Photoshop and other advances long since killed that certainty, and now we have a healthy distrust of pictures we're not sure where they came from.

I expect videos will now walk a similar path, and life will go on with no major disasters.



When I grew up, my friends dad had a picture taken of his British public school class taken circa 1955. In this photo, which was taken by a slowly rotating panorama camera, a lad started at the beginning of the photo, on the viewers left. Once the camera panned enough that he was out of frame, he sprinted behind the bleachers to the viewers far right, and took his place on the bleachers before the camera panned to take his picture for a second time.

Kindly, if you grew up after this picture was taken, and you believed the guideline “a photo never lies,” you were wrong.


Doctored photos have been around for most of the last century.

https://en.wikipedia.org/wiki/Censorship_of_images_in_the_So...


The appearance of doctored photographs coincides with the appearance of photography.


> now we have a healthy distrust of pictures we're not sure where they came from.

Respectfully, we only wish this were the case. There are, right now, AI generated images and videos of a presidential candidate in a disaster area. People want to believe they are real. And so to millions of people, they are real.

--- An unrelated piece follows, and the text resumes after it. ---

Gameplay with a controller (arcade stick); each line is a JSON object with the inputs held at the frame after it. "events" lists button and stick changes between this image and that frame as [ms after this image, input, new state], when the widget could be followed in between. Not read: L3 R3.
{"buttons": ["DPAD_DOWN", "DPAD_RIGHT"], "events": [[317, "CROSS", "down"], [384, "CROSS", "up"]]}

People do the same with faked nudes. They will believe in those nudes because they believe that women are inherently sinful (huzzah for "original sin") and absolutely would do such things.

Oh, and Photoshop never had a dedicated app (or 100 dedicated apps) for creating nudes from regular photos and/or videos. It took a skill a scant fraction of a percent of people had.


> When I grew up "a photo never lies" was a rule you could rely on.

It was a rule you thought you could rely on.


I should have remembered that I'm writing to an audience prone to passionate literalism...

I'm of course aware that there were forged photos back in the day. But they were rare and hard to make. They were usually paper only. Producing a fake negative was really hard, and a forensic expert could often spot it.


I would refer you to an interesting book called “The Commissar Vanishes: The Falsification of Photographs and Art in Stalin’s Russia”.